Le loup : animal mythique s’installe en France

Dans son plan de gestion 2013-2017, le gouvernement réaffirme la stricte protection du canidé. Les écologistes sont rassurés et les anti-loup s’estiment entendus.

Vers un apaisement ?

Le loup, par le dynamisme de son espèce, est en train de régler par lui-même la question de sa survie en France. Alors que l’on détectait sa présence dans le parc du Mercantour en 1992 pour la première fois sur le territoire national (1) depuis qu’il avait été décimé dans les années 1930, on dénombre 250 loups vingt ans plus tard, dans 29 zones de présence permanente réparties sur 15 départements. Essentiellement dans l’arc alpin, puis le Jura, les Vosges, les Pyrénées et le Massif central.

L’aire de répartition de l’espèce et sa population croissent de 25 % par an. « Une expansion qui concerne tous les pays européens où les loups se sont historiquement maintenus », avec « une stabilisation des attaques » (d’ovins) au sein des zones de présence, tentent de rassurer les ministères de l’Environnement et de l’Agriculture, qui viennent de présenter leur plan de gestion de l’espèce pour la période 2013-2017.

L’approche de ce plan marque un virage.
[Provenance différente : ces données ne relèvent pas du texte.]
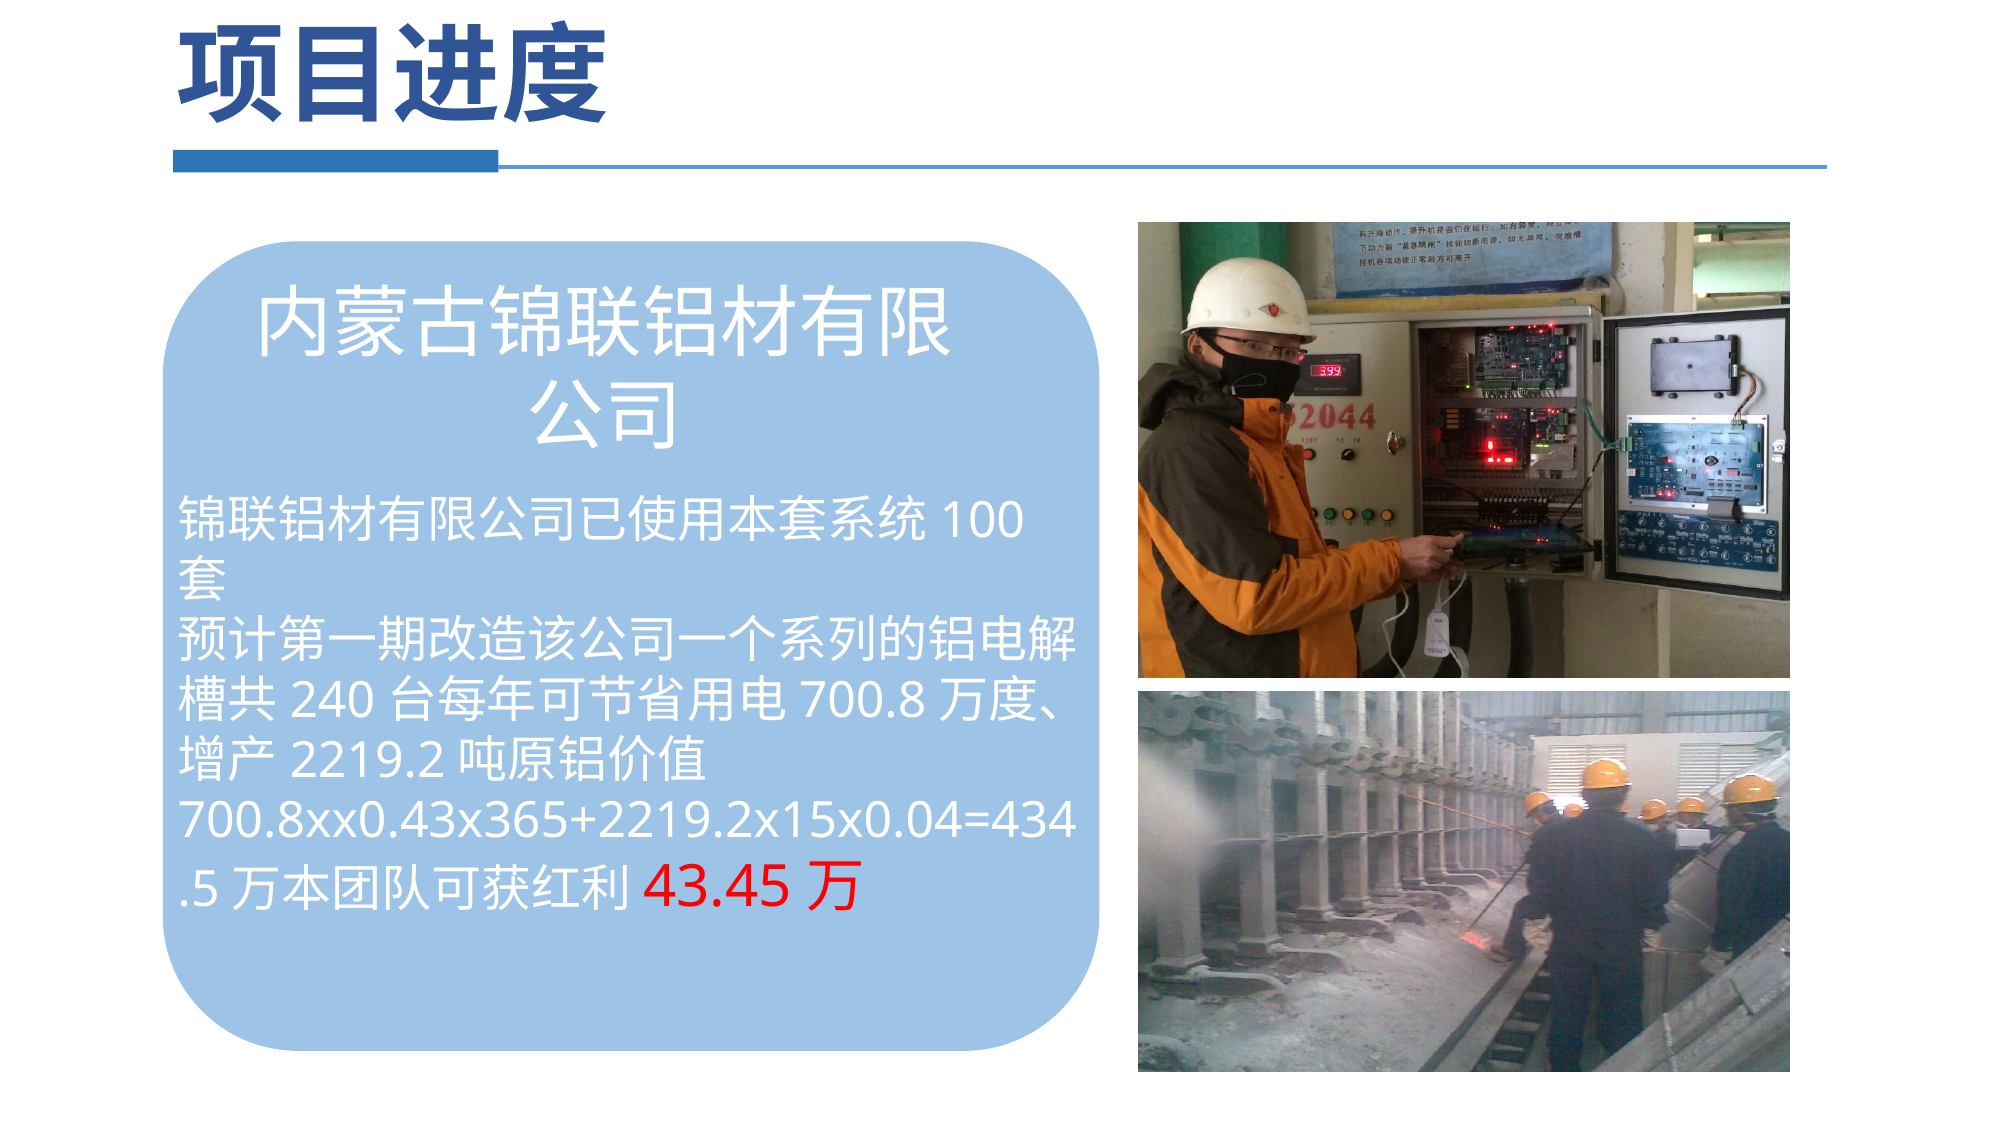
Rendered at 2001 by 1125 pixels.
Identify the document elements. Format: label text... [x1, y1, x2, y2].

text_box 项目进度 [156, 0, 630, 145]
picture [1138, 222, 1790, 678]
text_box 内蒙古锦联铝材有限公司 [234, 265, 975, 467]
picture [1138, 691, 1790, 1072]
text_box [161, 240, 1101, 1052]
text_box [173, 149, 1827, 173]
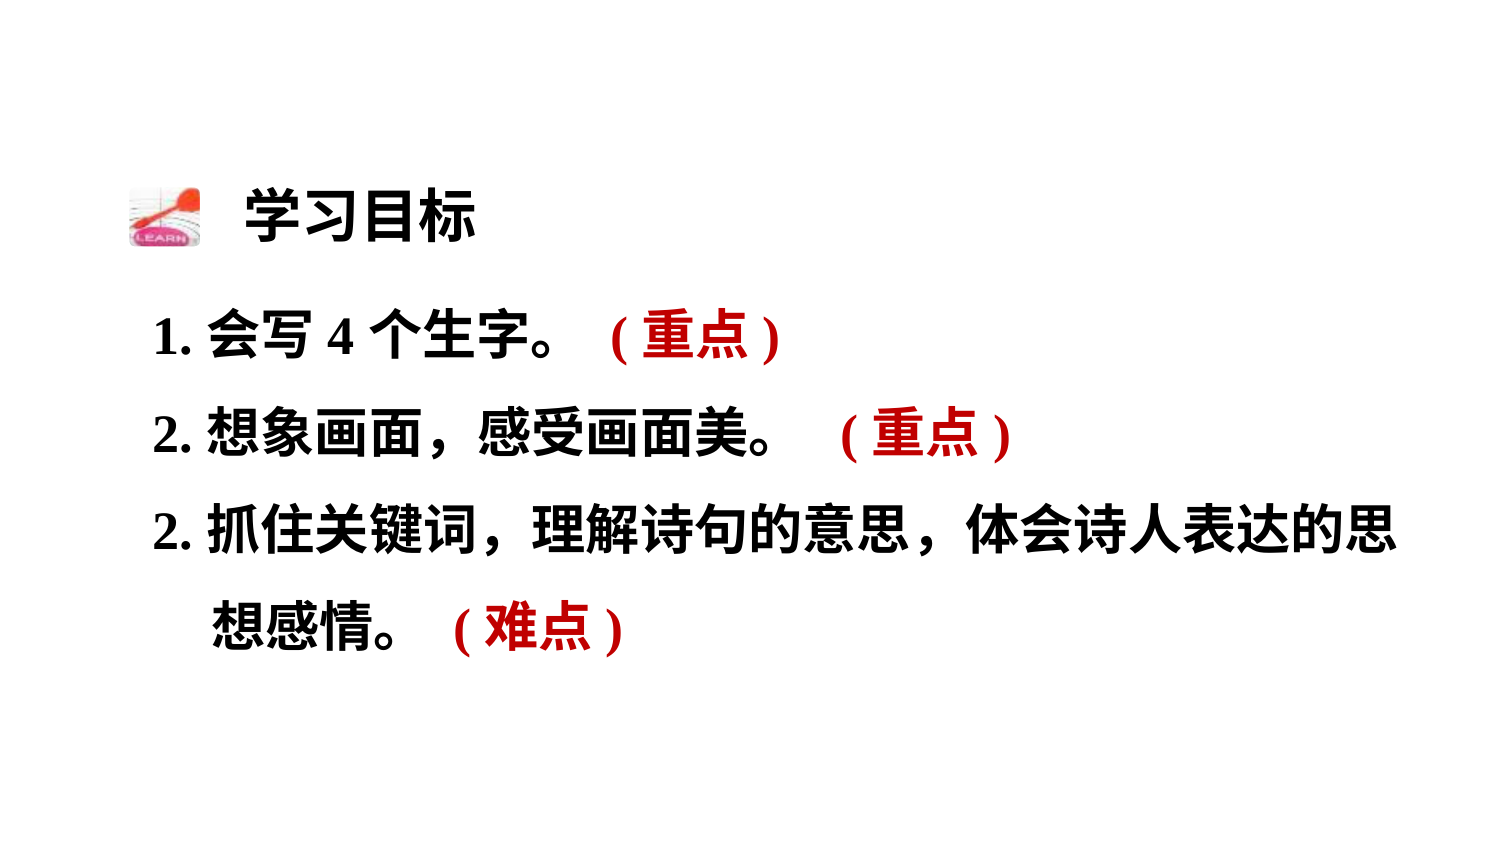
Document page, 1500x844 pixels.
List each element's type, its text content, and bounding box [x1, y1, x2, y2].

text_box 学习目标 [228, 171, 492, 257]
text_box [127, 185, 203, 249]
text_box 1.会写4个生字。 (重点) 2.想象画面，感受画面美。 (重点) 2.抓住关键词，理解诗句的意思，体会诗人表达的思想感情。 (难点) [138, 260, 1417, 666]
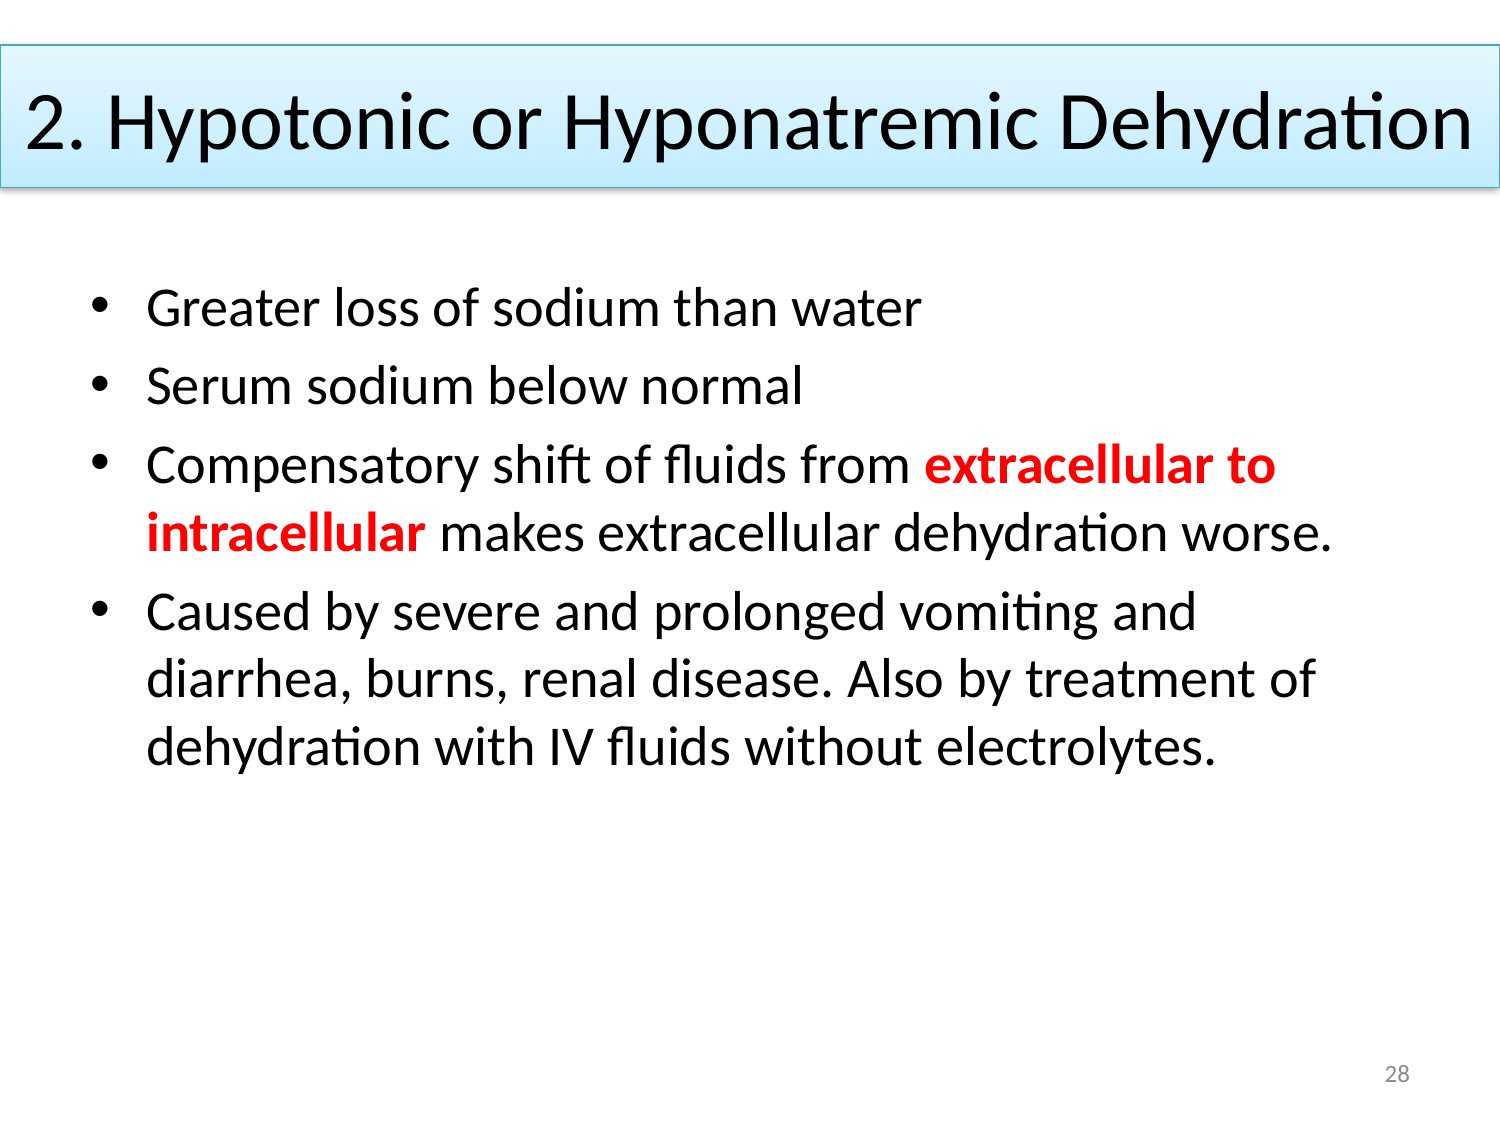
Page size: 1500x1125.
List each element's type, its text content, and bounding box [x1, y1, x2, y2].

Alors qu’il était surtout question de limiter l’impact de la présence de l’espèce sur l’élevage, l’enjeu est désormais « de construire une vision commune des moyens de cohabitation » avec le prédateur. Pour les pouvoirs publics, qui rappellent que « le loup est et restera une espèce strictement protégée », sa réinstallation sur le territoire français est un fait irréversible. Le plan, qui sera formellement adopté au printemps, prévoit un suivi accru des populations, plus d’efforts pour protéger les troupeaux et des dispositifs d’indemnisation simplifiés en cas d’attaque (2) et surtout une augmentation du nombre maximal de « prélèvements » (tirs mortels) autorisés, « sans remettre en cause la dynamique de l’espèce ». En 2012, le quota était de 11 animaux (3)

Contradiction avec les déclarations pro-biodiversité ? Jean-David Abel, spécialiste du dossier à France nature environnement, veut garder la tête froide. « Sur le fond, rien ne change : il n’est pas question de tirer l’animal à tout-va, le protocole d’intervention reste très gradué. Et puis, avec 250 loups en France, l’espèce n’est pas menacée par quelques prélèvements de plus. » De fait, le plan rassure plutôt les écologistes alors que les « anti-loup » sont à l’offensive depuis des semaines, laissant entendre que le gouvernement est dépassé par l’expansion du canidé. En octobre dernier, le conseil d’administration du parc national des Cévennes se prononçait pour son exclusion, avec la possibilité de le tirer jusqu’en « zone cœur » du parc, où la protection de la nature est la plus élevée.

« Irréaliste ! », rétorquent les naturalistes, peu ou prou suivis par le gouvernement. Fin janvier, le Sénat votait, contre l’avis du gouvernement, une proposition de loi de même teneur, prévoyant des « zones de protection renforcées contre le loup ». Elle devrait rester sans suite. D’autant que le sénateur PS Alain Bertrand, à son origine, s’estime « entendu » : le plan prévoit d’adapter les mesures d’intervention aux territoires, en fonction de l’importance de la pression du loup sur les troupeaux.

En revanche, du côté de l’association Éleveurs et montagne, le compte n’y est pas. « Le ministère parle de consensus, je ne le vois pas, commente, désabusé, Yves Derbez, président. Nous continuons de réclamer un arrêt de la prolifération du loup. » Certes, le plan ne résout pas le problème du pastoralisme, et il faudra bien s’en occuper sérieusement, convient Jean-David Abel, « mais si le loup contribue parfois aux problèmes des éleveurs, il est loin d’en être la cause principale ».

Patrick Piro

Notes :

  1. Retour naturel, à partir de l’Italie.
  2. Plus de 9 millions d’euros ont été consacrés à ces deux postes en 2011.
  3. Trois seulement ont été abattus.